Mark Hedengren is the author of The Mormons and Ansel Adams and Dorothea Lange’s Three Mormon Towns. He also directed the film Sundance Skippy. Mark is the 2013 recipient of the Utah Arts Council Visual Arts Fellowship. His work has been exhibited in numerous juried shows nationally and internationally. He has had solo shows in the Utah Museum of Contemporary Art, St. George Museum of Art and with the Utah Arts Council. Mark received a BFA from Brigham Young University and an MFA from the Glasgow School of Art. Mark’s photographs are on display in the children’s wing of the library from now until September 18.
When did you decide to become an artist? What struggles did you encounter along the way? I don’t know that I ever decided to be an artist. It’s kind of something that just happened. I started taking photographs and I never stopped. There have been hard things but I think there are hard things in anything you do. The hardest things are things of my own choosing, like majoring in photography at BYU. I should have majored in philosophy or English.
Tell us about a piece that is especially important to you. I took a photograph of a 14-year-old boy jumping off a tree into a pond as part of a show at the Utah Museum of Contemporary Art. I love that photograph and have it hanging in my living room. I like it because I’ve taken such great risks in my life. That’s what art is really all about, jumping off into an area where people rarely go and having faith that things will work out.
Which artists are you inspired by? Mary Ellen Mark and Lauren Greenfield- I’ve worked for/or with these two and they have been major role models to me, mainly in the way they work more then the actual photographs they take. A few others inspire me such as Paul Strand, Josef Koudelka, Sven Nykvist, Martin Parr, Henri Cartier-Bresson, and William Albret Allard.
Tell us a little about your process for creating a work of art. Generally I start working on a lot of different ideas. Then after a while I figure out what I want to say and photograph. But, honestly, I really don’t know. I just kind of make stuff. The work that ends up in shows or books are the projects I didn’t get bored with.

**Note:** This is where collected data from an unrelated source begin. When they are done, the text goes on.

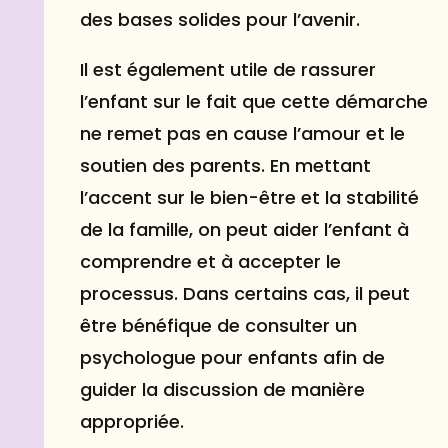
des bases solides pour l’avenir.
Il est également utile de rassurer
l’enfant sur le fait que cette démarche
ne remet pas en cause l’amour et le
soutien des parents. En mettant
l’accent sur le bien-être et la stabilité
de la famille, on peut aider l’enfant à
comprendre et à accepter le
processus. Dans certains cas, il peut
être bénéfique de consulter un
psychologue pour enfants afin de
guider la discussion de manière
appropriée.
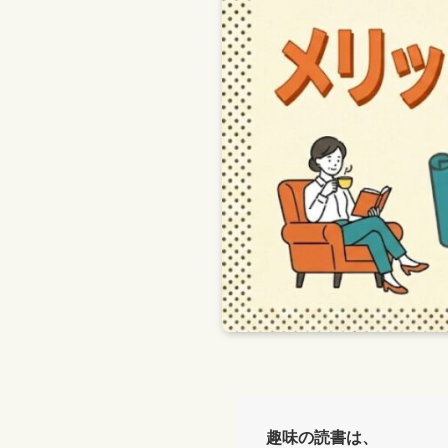
趣味の読書は、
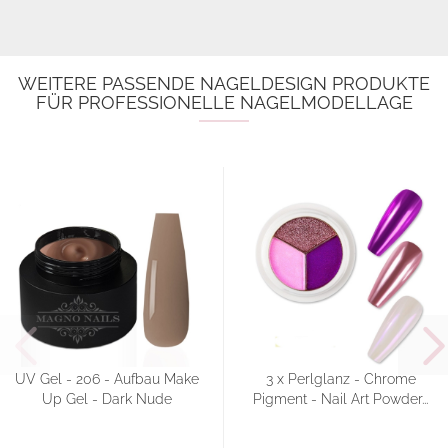
WEITERE PASSENDE NAGELDESIGN PRODUKTE
FÜR PROFESSIONELLE NAGELMODELLAGE
UV Gel - 206 - Aufbau Make
3 x Perlglanz - Chrome
Up Gel - Dark Nude
Pigment - Nail Art Powder...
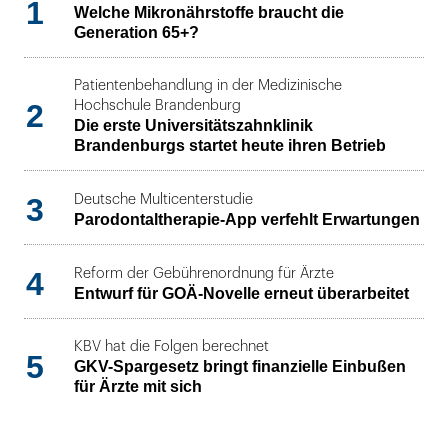
1
Welche Mikronährstoffe braucht die
Generation 65+?
Patientenbehandlung in der Medizinische
2
Hochschule Brandenburg
Die erste Universitätszahnklinik
Brandenburgs startet heute ihren Betrieb
3
Deutsche Multicenterstudie
Parodontaltherapie-App verfehlt Erwartungen
4
Reform der Gebührenordnung für Ärzte
Entwurf für GOÄ-Novelle erneut überarbeitet
KBV hat die Folgen berechnet
5
GKV-Spargesetz bringt finanzielle Einbußen
für Ärzte mit sich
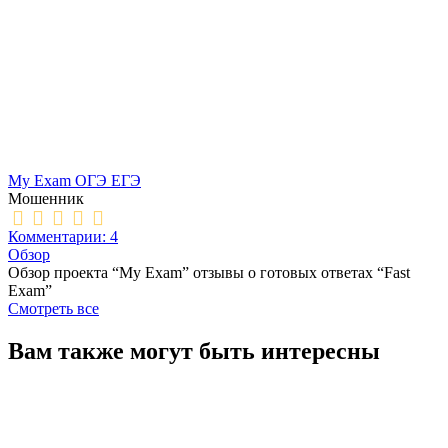
My Exam ОГЭ ЕГЭ
Мошенник
Комментарии: 4
Обзор
Обзор проекта “My Exam” отзывы о готовых ответах “Fast
Exam”
Смотреть все
Вам также могут быть интересны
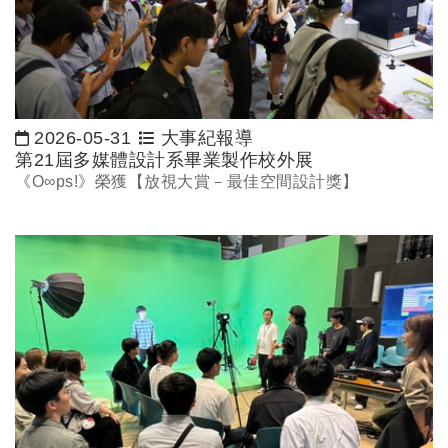
2026-05-31
大事紀報導
日期：
第21屆多媒體設計系畢業製作校外展
《O∞ps!》榮獲【放視大賞－最佳空間設計獎】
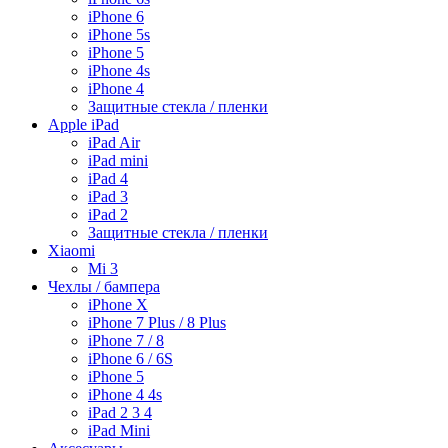
iPhone 6
iPhone 5s
iPhone 5
iPhone 4s
iPhone 4
Защитные стекла / пленки
Apple iPad
iPad Air
iPad mini
iPad 4
iPad 3
iPad 2
Защитные стекла / пленки
Xiaomi
Mi 3
Чехлы / бампера
iPhone X
iPhone 7 Plus / 8 Plus
iPhone 7 / 8
iPhone 6 / 6S
iPhone 5
iPhone 4 4s
iPad 2 3 4
iPad Mini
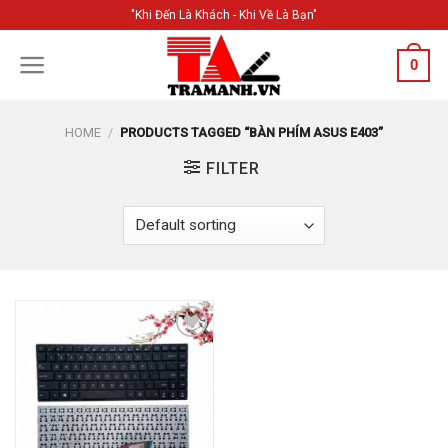
Skip
"Khi Đến Là Khách - Khi Về Là Bạn"
to
content
0
HOME
/
PRODUCTS TAGGED “BÀN PHÍM ASUS E403”
FILTER
Add to
Wishlist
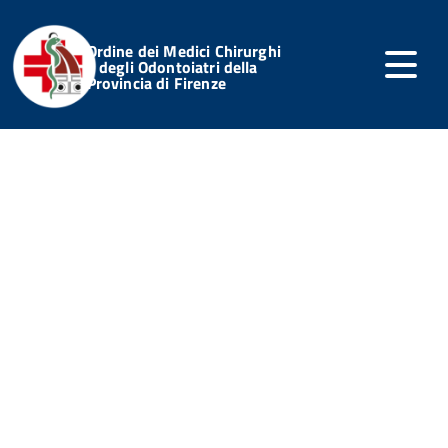
Ordine dei Medici Chirurghi
e degli Odontoiatri della
Provincia di Firenze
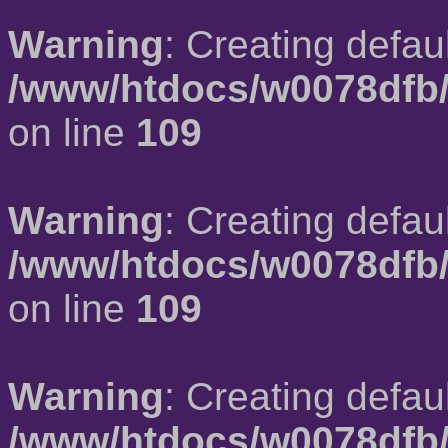
Warning
: Creating defau
/www/htdocs/w0078dfb/
on line
109
Warning
: Creating defau
/www/htdocs/w0078dfb/
on line
109
Warning
: Creating defau
/www/htdocs/w0078dfb/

What questions do you hope people ask themselves as they look at your art? I hope they have a larger view of life… more understanding…more compassion. It’s so easy to get stuck in our own little world. At times with my two books The Mormons and Three Mormon Towns people say “I’m a Mormon. I don’t need to know anything more about that.” Those are the people who need the work the most.
What’s your advice for how to interact with and appreciate art? I would just say look at it. It’s a fun part of life and will help you live a better life. Good stuff will come back into your life over and over again. Art is like a friend. Good art can be life long companion, a causal acquaintance or even someone you don’t like very much or agree with but are glad you know.
What advice do you have for people who are just getting started as artists? Look at art! Make art! I would also get an internship with a successful artist. Get a subscription to Art Forum if you want to be a painter or sculpture. If you want to be a photographer, get a subscription to Aperture and Contact Sheet. It’s a big art world out there with a lot of stuff that’s going on. If you are stuck in a world were Springville Museum of Art is your only idea of work being made today, then you are missing out on most of it.